[RECORD SET — start]

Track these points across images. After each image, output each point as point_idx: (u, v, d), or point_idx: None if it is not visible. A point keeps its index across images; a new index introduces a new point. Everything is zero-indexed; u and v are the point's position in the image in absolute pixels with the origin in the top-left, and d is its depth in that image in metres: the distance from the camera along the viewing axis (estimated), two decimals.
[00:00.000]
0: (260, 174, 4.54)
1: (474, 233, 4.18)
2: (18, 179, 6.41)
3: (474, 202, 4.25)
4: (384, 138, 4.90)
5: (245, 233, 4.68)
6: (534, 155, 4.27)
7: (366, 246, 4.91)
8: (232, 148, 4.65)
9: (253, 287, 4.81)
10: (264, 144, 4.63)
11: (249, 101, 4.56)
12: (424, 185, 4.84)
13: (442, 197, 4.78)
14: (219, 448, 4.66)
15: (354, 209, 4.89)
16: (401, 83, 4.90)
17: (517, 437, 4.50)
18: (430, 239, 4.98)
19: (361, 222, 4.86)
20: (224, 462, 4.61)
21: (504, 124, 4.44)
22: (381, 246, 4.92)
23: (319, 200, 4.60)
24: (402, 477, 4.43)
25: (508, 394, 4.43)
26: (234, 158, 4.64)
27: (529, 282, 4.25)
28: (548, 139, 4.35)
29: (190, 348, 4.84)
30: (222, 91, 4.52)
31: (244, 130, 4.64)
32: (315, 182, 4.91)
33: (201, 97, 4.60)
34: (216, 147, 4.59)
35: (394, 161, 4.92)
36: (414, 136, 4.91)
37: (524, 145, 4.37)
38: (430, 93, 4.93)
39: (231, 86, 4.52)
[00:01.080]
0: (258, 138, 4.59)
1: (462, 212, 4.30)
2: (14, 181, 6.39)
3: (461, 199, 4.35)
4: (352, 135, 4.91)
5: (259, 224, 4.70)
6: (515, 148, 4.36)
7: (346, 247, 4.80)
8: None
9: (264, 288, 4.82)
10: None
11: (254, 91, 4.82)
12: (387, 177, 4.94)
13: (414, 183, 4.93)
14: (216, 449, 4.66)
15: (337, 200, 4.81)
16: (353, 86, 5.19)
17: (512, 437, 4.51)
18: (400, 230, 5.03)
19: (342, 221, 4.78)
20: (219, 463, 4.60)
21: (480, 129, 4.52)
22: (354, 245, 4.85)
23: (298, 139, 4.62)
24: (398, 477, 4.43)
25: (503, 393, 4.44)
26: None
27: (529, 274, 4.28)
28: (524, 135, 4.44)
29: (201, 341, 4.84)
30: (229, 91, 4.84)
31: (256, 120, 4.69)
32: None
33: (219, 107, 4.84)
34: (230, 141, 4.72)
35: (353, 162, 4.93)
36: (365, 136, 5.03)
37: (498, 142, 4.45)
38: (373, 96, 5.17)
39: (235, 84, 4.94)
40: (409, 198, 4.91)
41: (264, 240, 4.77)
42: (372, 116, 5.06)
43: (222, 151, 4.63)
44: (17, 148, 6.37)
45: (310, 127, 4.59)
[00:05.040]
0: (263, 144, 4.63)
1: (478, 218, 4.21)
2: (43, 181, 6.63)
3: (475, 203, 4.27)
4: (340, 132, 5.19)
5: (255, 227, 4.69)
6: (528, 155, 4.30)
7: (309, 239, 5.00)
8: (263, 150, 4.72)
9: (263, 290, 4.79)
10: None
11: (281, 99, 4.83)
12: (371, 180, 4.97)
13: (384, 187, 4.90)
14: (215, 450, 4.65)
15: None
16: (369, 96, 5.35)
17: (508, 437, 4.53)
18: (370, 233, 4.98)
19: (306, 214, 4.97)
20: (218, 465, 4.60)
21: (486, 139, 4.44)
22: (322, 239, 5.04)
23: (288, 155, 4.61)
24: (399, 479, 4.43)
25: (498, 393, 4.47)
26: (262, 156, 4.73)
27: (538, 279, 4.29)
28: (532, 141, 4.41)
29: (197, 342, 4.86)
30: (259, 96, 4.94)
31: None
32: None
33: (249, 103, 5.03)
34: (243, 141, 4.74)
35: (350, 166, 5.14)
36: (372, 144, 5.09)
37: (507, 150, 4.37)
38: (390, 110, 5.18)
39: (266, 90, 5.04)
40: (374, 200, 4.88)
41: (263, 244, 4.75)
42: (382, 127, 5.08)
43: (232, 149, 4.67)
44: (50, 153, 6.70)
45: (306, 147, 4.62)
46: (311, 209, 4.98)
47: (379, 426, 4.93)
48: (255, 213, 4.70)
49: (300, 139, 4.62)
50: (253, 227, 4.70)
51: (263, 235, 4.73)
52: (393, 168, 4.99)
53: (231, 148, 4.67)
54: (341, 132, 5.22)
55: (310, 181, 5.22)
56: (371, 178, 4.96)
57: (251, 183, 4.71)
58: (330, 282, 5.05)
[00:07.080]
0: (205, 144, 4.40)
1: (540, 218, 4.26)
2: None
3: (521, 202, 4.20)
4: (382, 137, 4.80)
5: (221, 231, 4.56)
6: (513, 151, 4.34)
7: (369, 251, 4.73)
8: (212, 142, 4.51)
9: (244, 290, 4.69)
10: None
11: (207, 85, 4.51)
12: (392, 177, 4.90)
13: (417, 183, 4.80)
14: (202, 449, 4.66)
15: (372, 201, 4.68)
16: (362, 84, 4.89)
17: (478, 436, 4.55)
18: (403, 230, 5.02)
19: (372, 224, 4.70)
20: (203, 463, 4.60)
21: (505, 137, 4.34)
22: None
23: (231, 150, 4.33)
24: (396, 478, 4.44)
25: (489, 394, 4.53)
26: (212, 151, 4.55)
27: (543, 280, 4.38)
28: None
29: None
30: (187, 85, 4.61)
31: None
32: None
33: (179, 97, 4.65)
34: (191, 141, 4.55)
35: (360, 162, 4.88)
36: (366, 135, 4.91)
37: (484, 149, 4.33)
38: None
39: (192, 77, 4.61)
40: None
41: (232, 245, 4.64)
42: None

[RECORD SET — finish]

Will you return exactly the lines above from the one with "6: (534, 155, 4.27)" down to the one with "39: (231, 86, 4.52)", counting both as part of the range?

▶ **TASK RESULT**
6: (534, 155, 4.27)
7: (366, 246, 4.91)
8: (232, 148, 4.65)
9: (253, 287, 4.81)
10: (264, 144, 4.63)
11: (249, 101, 4.56)
12: (424, 185, 4.84)
13: (442, 197, 4.78)
14: (219, 448, 4.66)
15: (354, 209, 4.89)
16: (401, 83, 4.90)
17: (517, 437, 4.50)
18: (430, 239, 4.98)
19: (361, 222, 4.86)
20: (224, 462, 4.61)
21: (504, 124, 4.44)
22: (381, 246, 4.92)
23: (319, 200, 4.60)
24: (402, 477, 4.43)
25: (508, 394, 4.43)
26: (234, 158, 4.64)
27: (529, 282, 4.25)
28: (548, 139, 4.35)
29: (190, 348, 4.84)
30: (222, 91, 4.52)
31: (244, 130, 4.64)
32: (315, 182, 4.91)
33: (201, 97, 4.60)
34: (216, 147, 4.59)
35: (394, 161, 4.92)
36: (414, 136, 4.91)
37: (524, 145, 4.37)
38: (430, 93, 4.93)
39: (231, 86, 4.52)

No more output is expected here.